Polnisch, of Clifton Park, N.Y. (pop. 32,995), has been wearing the colorful suit during performances at school and civic functions since retiring as a General Electric engineer in 1992.
Of course, Polnisch is best prepared to explain that a real Uncle Sam did exist, although not as he’s known today. It is believed that the name originated from Sam Wilson, a well-liked meat packing business owner in Troy, N.Y. (pop. 49,170).
“Many of Sam Wilson’s nephews and nieces worked for him and called him Uncle Sam,” Polnisch says. “From what I’ve read, many of the workers and residents called him that, too.”
Wilson, who had a contract to supply food for troops in the United States Army during the War of 1812, would stamp his barrels with “U.S.” Troops from New York, who knew of Wilson’s nickname, passed around the story that Uncle Sam supplied the food. Eventually, the name became synonymous with the federal government.
Later the patriotic character was brought to life by newspaper cartoonists, who wrapped Uncle Sam in a flag, then in a star-spangled coat and striped pants, and finally gave him a beard to honor President Abraham Lincoln. Uncle Sam took on his most famous image when he graced “I Want You” military recruiting posters during World War I.
Polnisch, 68, concludes each 45-minute program by enlisting the audience to join him in a rousing chorus of It’s a Grand Old Flag.
“He reaches out to every age group, and that’s not an easy thing to do,” says Susan Nelsen, an events coordinator for the Petersburgh Library Summer Reading Program.
“I feel that I am promoting the American way,” says Polnisch, who uses the American icon as a way to educate people around Troy about their link to history.
In fact, Sam Wilson (1766-1854) is buried in the town, and since 1961 Troy has been acknowledged, by an act of Congress, as the official birthplace of Uncle Sam.

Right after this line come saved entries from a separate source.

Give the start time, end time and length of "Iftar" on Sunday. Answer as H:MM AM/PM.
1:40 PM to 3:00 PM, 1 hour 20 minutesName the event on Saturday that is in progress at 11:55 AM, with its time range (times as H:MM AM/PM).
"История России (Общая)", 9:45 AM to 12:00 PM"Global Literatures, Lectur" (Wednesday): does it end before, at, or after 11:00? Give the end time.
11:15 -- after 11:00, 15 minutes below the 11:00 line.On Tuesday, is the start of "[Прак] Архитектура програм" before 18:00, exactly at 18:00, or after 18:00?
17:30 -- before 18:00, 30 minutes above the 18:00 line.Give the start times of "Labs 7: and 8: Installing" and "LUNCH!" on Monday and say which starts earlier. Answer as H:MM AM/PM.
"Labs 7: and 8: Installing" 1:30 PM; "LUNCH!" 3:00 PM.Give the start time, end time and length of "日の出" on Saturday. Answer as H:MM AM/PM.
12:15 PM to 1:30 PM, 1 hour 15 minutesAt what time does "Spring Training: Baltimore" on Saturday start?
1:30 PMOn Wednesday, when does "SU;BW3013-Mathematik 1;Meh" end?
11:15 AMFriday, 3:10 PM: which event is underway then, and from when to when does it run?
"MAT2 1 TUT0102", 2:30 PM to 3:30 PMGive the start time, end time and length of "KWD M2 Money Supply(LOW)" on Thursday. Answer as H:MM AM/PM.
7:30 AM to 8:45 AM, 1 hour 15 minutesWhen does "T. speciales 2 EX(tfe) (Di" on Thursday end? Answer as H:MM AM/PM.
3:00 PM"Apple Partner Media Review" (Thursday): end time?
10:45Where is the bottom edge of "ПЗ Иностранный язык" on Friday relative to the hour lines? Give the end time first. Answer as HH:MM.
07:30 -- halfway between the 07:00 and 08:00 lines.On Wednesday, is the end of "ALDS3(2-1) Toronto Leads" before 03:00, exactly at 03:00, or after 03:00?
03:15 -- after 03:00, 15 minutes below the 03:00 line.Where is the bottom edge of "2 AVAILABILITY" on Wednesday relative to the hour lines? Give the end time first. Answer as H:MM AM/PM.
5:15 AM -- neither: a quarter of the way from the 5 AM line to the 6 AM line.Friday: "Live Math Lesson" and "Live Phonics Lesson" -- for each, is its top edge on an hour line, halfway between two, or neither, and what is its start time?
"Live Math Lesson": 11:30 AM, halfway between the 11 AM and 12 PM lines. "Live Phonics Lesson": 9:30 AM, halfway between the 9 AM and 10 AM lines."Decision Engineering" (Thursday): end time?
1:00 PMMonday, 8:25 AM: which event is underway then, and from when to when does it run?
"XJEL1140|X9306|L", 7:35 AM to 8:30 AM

The town even holds an annual Uncle Sam Day Parade in September. “It’s scheduled for the second Sunday of September so that it falls around Wilson’s birthday, Sept. 13,” says Polnisch, a Philadelphia native.
It was during the 1992 parade that Polnisch first portrayed the local icon. It began when fellow members of his Uncle Sam Barbershop Chorus asked him to dress up as Uncle Sam for the event. “I had the tall, lanky build for it,” he says. Since then, Polnisch has eased his way into character, growing out his beard and making his own colorful costumes.
In all, he has performed at hundreds of school and civic events—charging a small fee—as far away as Guam, Texas, California and Quebec. Still, the bulk of his shows are for children in the New York school districts. He even offers kids a 32-page book, titled Uncle Sam, My Story, that he wrote in 2000. “It’s an edited version of the presentation I make at schools,” he says.
According to Ciel Buschele, a PTA
parent who booked Polnisch for two shows at the Queensbury, N.Y.
(pop. 25,441), school programs, “He’s a real-life historical figure standing there, telling them what
happened. He is history come to life, and the kids love it.”
“It’s always a good idea to expose the students to patriotism,” says Queensbury Elementary School Principal Patrick Pomerville. “It gets them thinking about where and how it all began.”
For Polnisch, that’s what it’s all about. “I want to get kids to realize American values, the beliefs of our country . . . those of Washington, Jefferson, Adams,” he says. “That’s what I feel my mission is.”